Member the Alternative for Germany (AfD) far-right party Andre Poggenburg speaks during the congress of the party in Hanover, northern Germany, on December 2, 2017. (Photo by AFP)

The three-million-strong Turkish community living in Germany is to evoke hate speech laws to sue a far-right lawmaker who earlier used abusive language to describe the Turkish Germans.

An organization representing the Turks called the Turkish Community in Germany announced on Thursday that it would be taking legal action against Andre Poggenburg, a senior member of the far-right Alternative for Germany (AfD) party.

Poggenburg had on Wednesday called the Turks in Germany “camel drivers” who should return to their “mud huts and multiple wives.”

Gokay Sofuoglu, the chairman of the Turkish Community in Germany, said the organization would sue Poggenburg over the remarks.

“It’s high time Germans realize the danger coming from the far-right,” Sofuoglu told AP.

Poggenburg attacked the Turkish group for its earlier criticism of reported German plans for a new “homeland” ministry as part of a coalition deal between Chancellor Angela Merkel’s conservatives and the Social Democrats (SPD).

“These camel drivers should go back to where they belong, far beyond the Bosphorus, to their mud huts and multiple wives,” Poggenburg said. He said Germany did not need advice on culture and history from Turks, who he said bore responsibility “for their own genocide,” a reference to the mass killings of Armenians by Ottoman Turks in the World War I-era.

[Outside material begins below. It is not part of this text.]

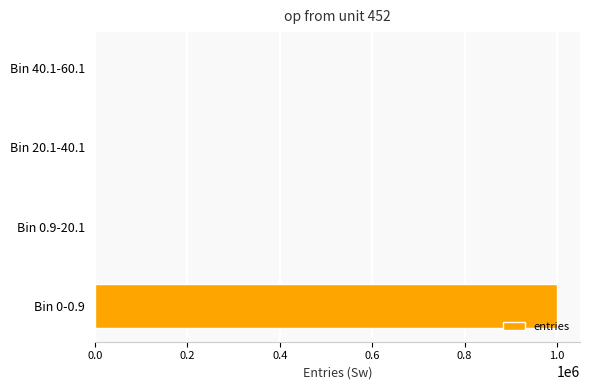

How many categories are shown in the chart?

4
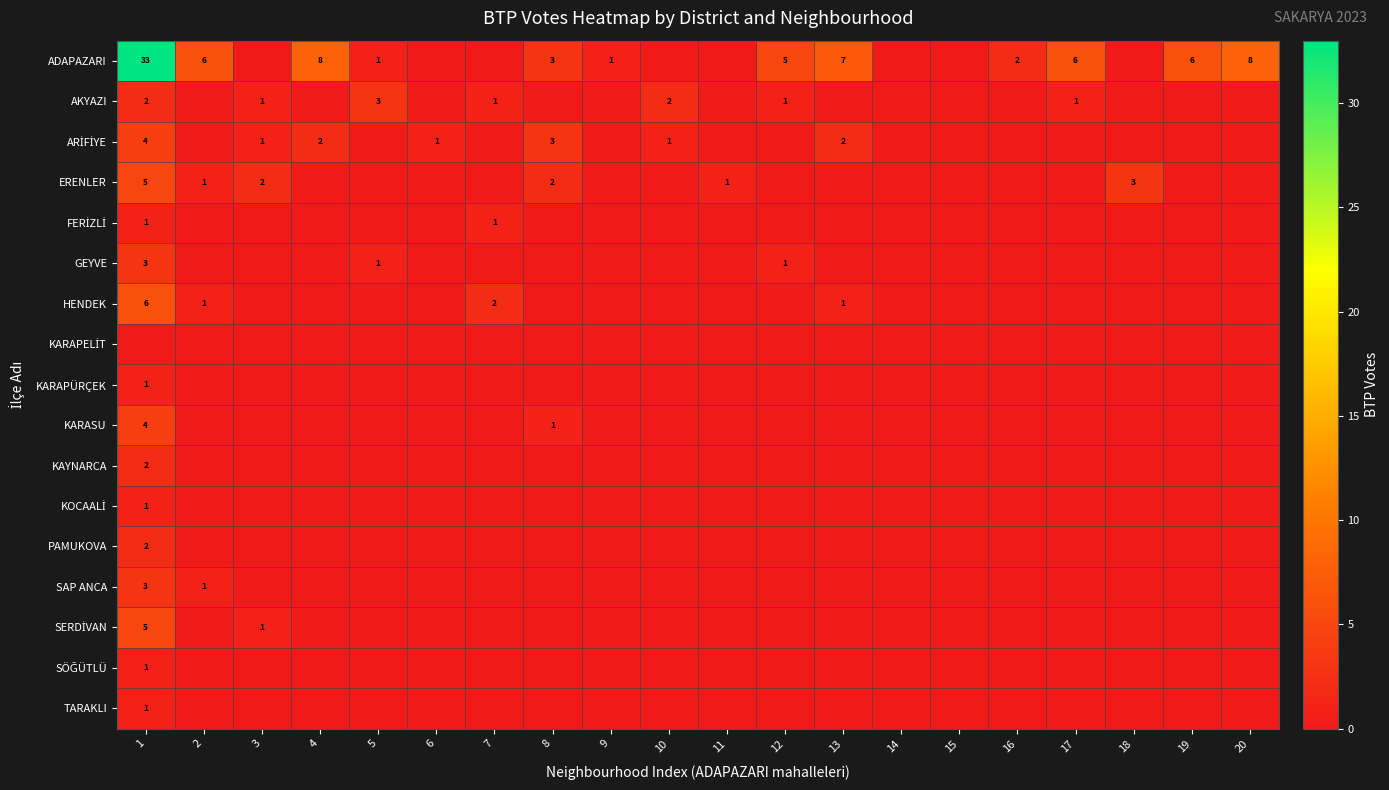

Which category has the highest value across all series?

1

The far-right AfD, known for its extremist viewpoints on matters of policy, captured nearly 13 percent of the votes and almost 100 seats in parliament in general elections in Germany in September last year.

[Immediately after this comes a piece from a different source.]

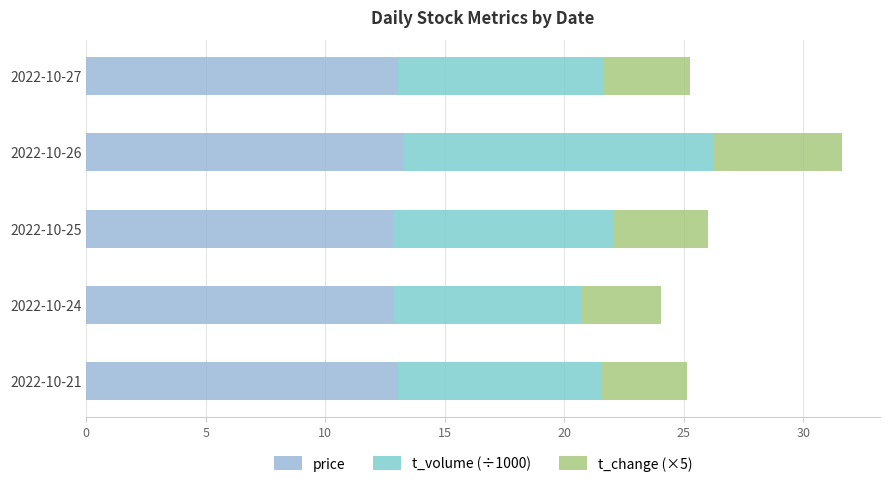

Rank the series by their average value, from lowest to highest.

t_change (×5), t_volume (÷1000), price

The latest controversy involving AfD came as Turkish Prime Minister Binali Yildirim was due to meet Merkel in Berlin on Thursday in an attempt to improve weakened relations.

Protesters wear masks of German Chancellor Angela Merkel (R) and Turkish President Recep Tayyip Erdogan as they protest in front of the Chancellery in Berlin, where the Turkish Prime Minister was expected for a visit, on February 15, 2018. (Photo by AFP)

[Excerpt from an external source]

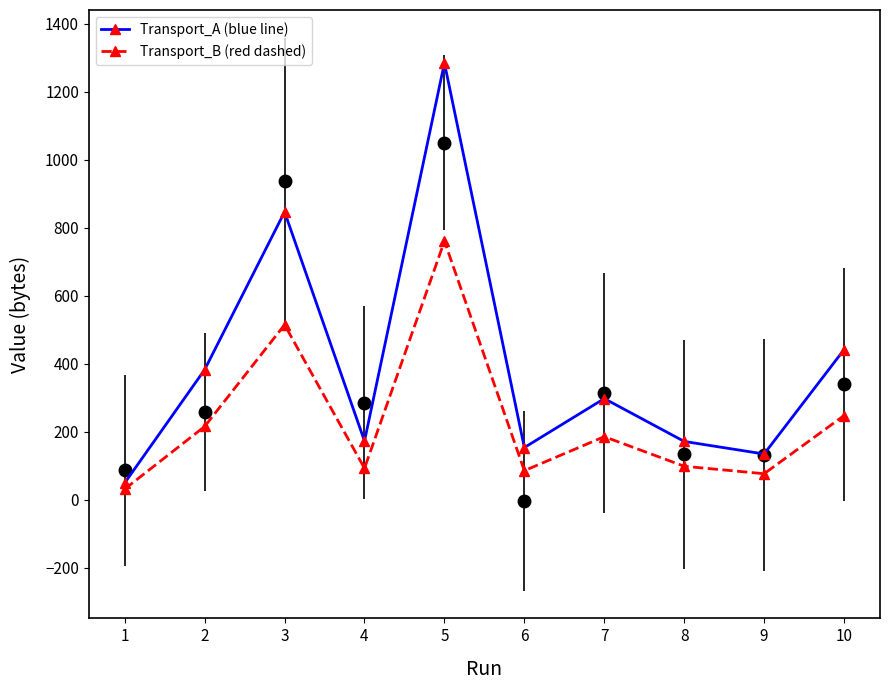

Reading right to left, extract all data points from this chart.

Transport_A: 442	135	172	298	154	1285	173	847	383	50
Transport_B: 248	77	99	186	86	761	93	515	216	32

German president against hate speech

German President Frank-Walter Steinmeier has said he condemns extremist politicians who make “ruthlessness and hatred...their strategy.”

“What I see are politicians who make a strategy out of excessive language, and their recklessness and hatred,” Steinmeier said in a speech on Thursday. “I only hope that citizens of this country do not allow themselves to be carried along.”

Last month, another lawmaker from Germany’s far-right AfD party faced a police investigation for social media posts deemed offensive to Muslims.